Speciality cheeses are just one product to suffer from the ban on LEADER funding food businesses

The good news on the critical issue of LEADER’s eligibility to fund food projects is that a number of possible solutions have been identified. The bad news is that it will still be some time before LEADER companies like Kilkenny LEADER Partnership (KLP) can actually entertain new applications and that- when we can, the grant aid rate will be less favourable than heretofore.

For those of you coming new to this issue, I’d ask you to read the previous blog from the 16th of March to get a fuller background to the situation. But in summary- let’s just state that LEADER was under the false impression that it could fund food projects from its allocated funding from ‘axis 3’ of the Rural Development Programme (RDP), until queries were raised from an Irish ‘third party’, revealed that most food projects can only be funded from another part of the overall RDP- ‘axis 1’ which has no funding for food in it. Got that?
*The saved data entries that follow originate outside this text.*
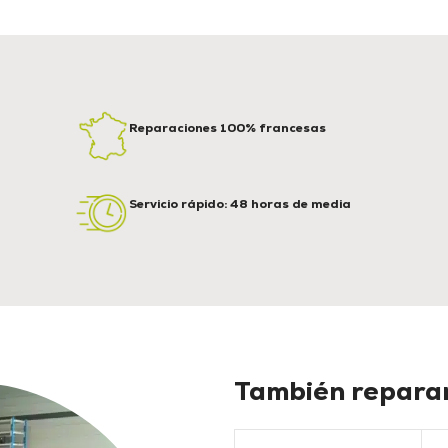
Reparaciones 100% francesas
Servicio rápido: 48 horas de media
También reparam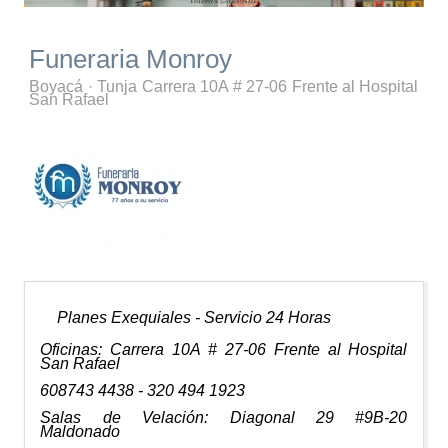
Funeraria Monroy
Boyacá
·
Tunja
Carrera 10A # 27-06 Frente al Hospital
San Rafael
Planes Exequiales - Servicio 24 Horas
Oficinas: Carrera 10A # 27-06 Frente al Hospital
San Rafael
608743 4438 - 320 494 1923
Salas de Velación: Diagonal 29 #9B-20
Maldonado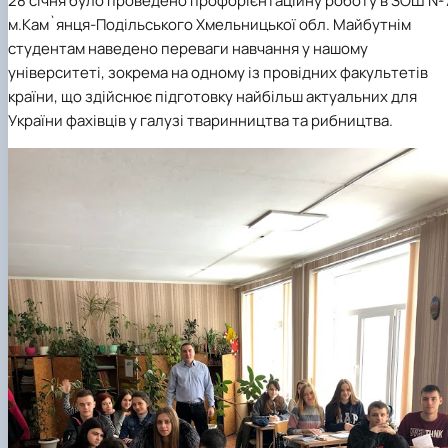
28 січня було проведено профорієнтаційну роботу в ЗОШ №
м.Кам`янця-Подільського Хмельницької обл. Майбутнім
студентам наведено переваги навчання у нашому
університеті, зокрема на одному із провідних факультетів
країни, що здійснює підготовку найбільш актуальних для
України фахівців у галузі тваринництва та рибництва.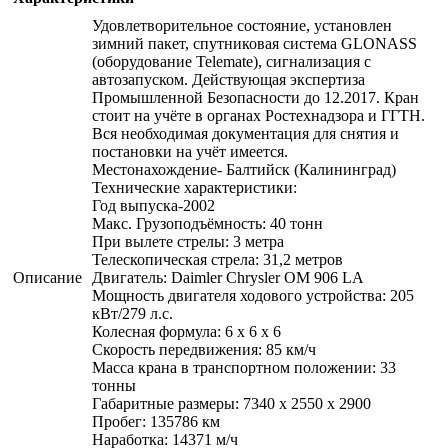
Удовлетворительное состояние, установлен
зимний пакет, спутниковая система GLONASS
(оборудование Telemate), сигнализация с
автозапуском. Действующая экспертиза
Промышленной Безопасности до 12.2017. Кран
стоит на учёте в органах Ростехнадзора и ГГТН.
Вся необходимая документация для снятия и
постановки на учёт имеется.
Местонахождение- Балтийск (Калининград)
Технические характеристики:
Год выпуска-2002
Макс. Грузоподъёмность: 40 тонн
При вылете стрелы: 3 метра
Телескопическая стрела: 31,2 метров
Описание
Двигатель: Daimler Chrysler OM 906 LA
Мощность двигателя ходового устройства: 205
кВт/279 л.с.
Колесная формула: 6 x 6 х 6
Скорость передвижения: 85 км/ч
Масса крана в транспортном положении: 33
тонны
Габаритные размеры: 7340 х 2550 х 2900
Пробег: 135786 км
Наработка: 14371 м/ч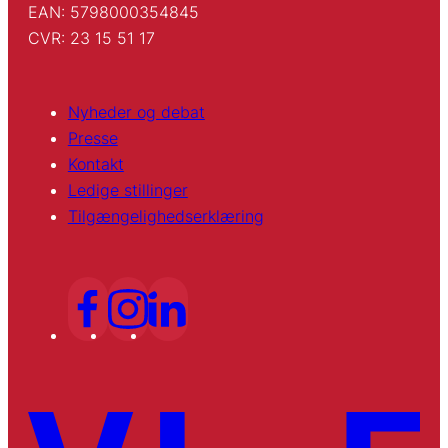
EAN: 5798000354845
CVR: 23 15 51 17
Nyheder og debat
Presse
Kontakt
Ledige stillinger
Tilgængelighedserklæring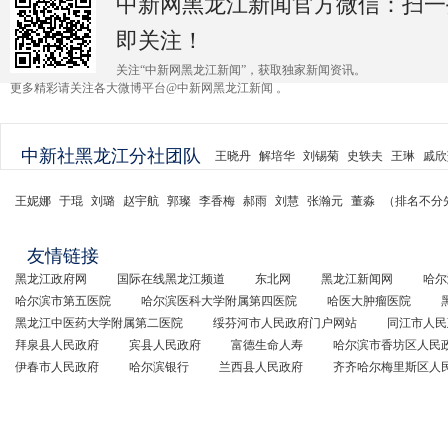
中新网黑龙江新闻官方微信：扫一
即关注！
关注“中新网黑龙江新闻”，获取独家新闻资讯。
更多精彩请关注各大微博平台@中新网黑龙江新闻 。
中新社黑龙江分社团队
王晓丹
解培华
刘锡菊
史轶夫
王琳
戚欣
王妮娜
于琨
刘璐
赵宇航
郭璨
李香梅
郝雨
刘慧
张瀚元
董淼
（排名不分
友情链接
黑龙江政府网
国际在线黑龙江频道
东北网
黑龙江新闻网
哈尔
哈尔滨市第五医院
哈尔滨医科大学附属第四医院
哈医大肿瘤医院
黑龙江中医药大学附属第二医院
绥芬河市人民政府门户网站
同江市人民
拜泉县人民政府
宾县人民政府
富德生命人寿
哈尔滨市香坊区人民
伊春市人民政府
哈尔滨银行
兰西县人民政府
齐齐哈尔梅里斯区人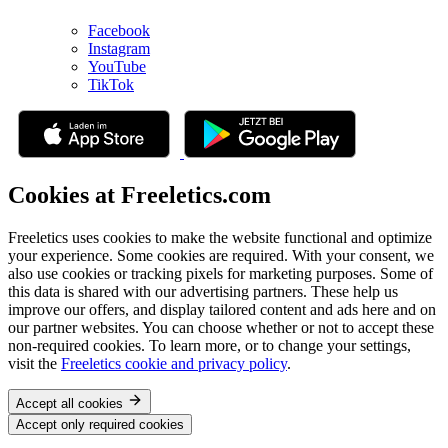
Facebook
Instagram
YouTube
TikTok
Cookies at Freeletics.com
Freeletics uses cookies to make the website functional and optimize
your experience. Some cookies are required. With your consent, we
also use cookies or tracking pixels for marketing purposes. Some of
this data is shared with our advertising partners. These help us
improve our offers, and display tailored content and ads here and on
our partner websites. You can choose whether or not to accept these
non-required cookies. To learn more, or to change your settings,
visit the
Freeletics cookie and privacy policy
.
Accept all cookies
Accept only required cookies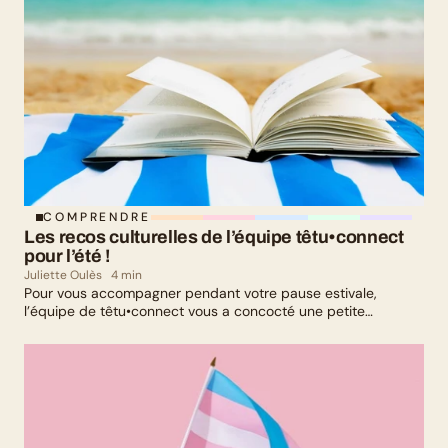
COMPRENDRE
Les recos culturelles de l’équipe têtu•connect 
pour l’été !
Juliette Oulès
4 min
Pour vous accompagner pendant votre pause estivale,
l’équipe de têtu•connect vous a concocté une petite
sélection culturelle. Livres, série, musique et exposition
culturelle : il y en a pour tous les goûts !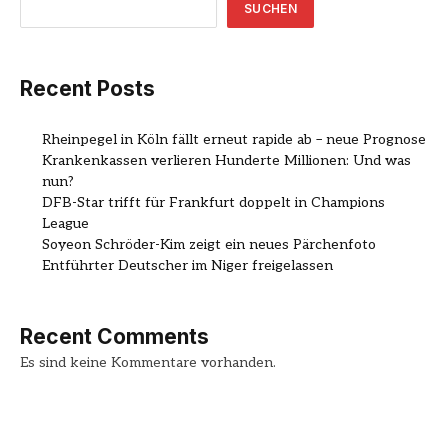
SUCHEN
Recent Posts
Rheinpegel in Köln fällt erneut rapide ab – neue Prognose
Krankenkassen verlieren Hunderte Millionen: Und was
nun?
DFB-Star trifft für Frankfurt doppelt in Champions
League
Soyeon Schröder-Kim zeigt ein neues Pärchenfoto
Entführter Deutscher im Niger freigelassen
Recent Comments
Es sind keine Kommentare vorhanden.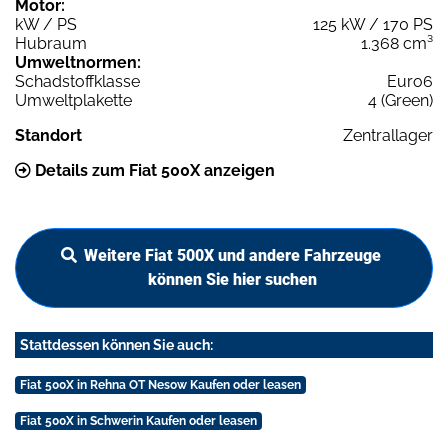
Motor:
kW / PS
125 kW / 170 PS
Hubraum
1.368 cm³
Umweltnormen:
Schadstoffklasse
Euro6
Umweltplakette
4 (Green)
Standort
Zentrallager
Details zum Fiat 500X anzeigen
Weitere Fiat 500X und andere Fahrzeuge
können Sie hier suchen
Stattdessen können Sie auch:
Fiat 500X in Rehna OT Nesow Kaufen oder leasen
Fiat 500X in Schwerin Kaufen oder leasen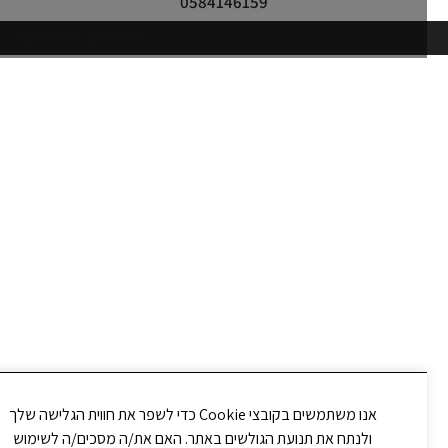
0584146159
CREATED BY JEWTECH
אנו משתמשים בקובצי Cookie כדי לשפר את חווית הגלישה שלך
ולנתח את תנועת הגולשים באתר. האם את/ה מסכים/ה לשימוש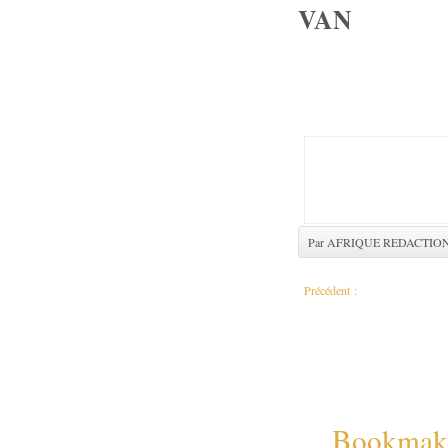
VAN
Par AFRIQUE REDACTIO
Précédent :
RDC : Du Combat à la compro
Bookmaker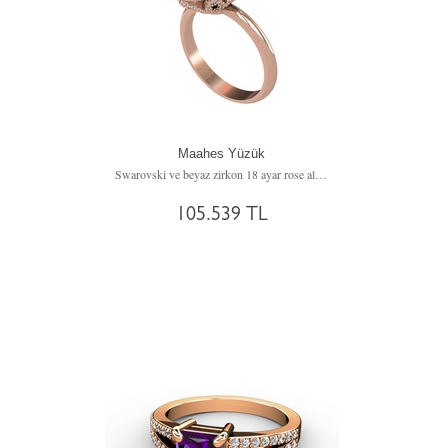
Maahes Yüzük
Swarovski ve beyaz zirkon 18 ayar rose altın yüzük
105.539 TL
The latest news available to us is that senior officials from the Department of Environment, Community & Local Government (ECLG), which is the new home of LEADER and those from the Department of Agriculture, Fisheries & Food, which is responsible for the rest of the RDP, were due to meet last week to try hammer out a the basis of a deal which would cut this ‘Gordian Knot’ of a problem. If the officials can work out the logistics of a deal, then the senior Ministers from both departments will meet to agree the inevitable ‘prid pro quo’ of a settlement of this type when budgets are moved around.

But even if a deal is agreed among the Ministers and their departments, it will then need to be forwarded to the EU Commission to get their approval. While the indications are that the Commission is aware of the seriousness of the issue and would likely be supportive of a solution, it will still take three to four months for them to approve it. So the current best case scenario is that it will be August (at the earliest) before LEADER can approve food projects again. That’s a hiatus of over six months since the ban came in!

And there are indications that the maximum grant aid rate in axis 1 may be pegged at the lower figure of 40%, rather than the current 50% of axes 3. This may seem but a minor issue, but food business capital costs are significant in these days when banks are often –let’s say, “reluctant” to provide loans, this reduction could easily be the difference between a project proceeding or not. The relatively attractive grant aid rates of LEADER, as well as the range of non-capital, technical assistance, training, marketing, etc., are one of the key reasons that LEADER is ideally suited to support the integrated development of the food sector.

However, these are arguments for another day. For now the food business of Ireland deserve to know that the LEADER companies, department officials and politicians are working hard to get a solution. If it’s no everything we all want, then maybe- to use a terrible pun, half a loaf is better than none!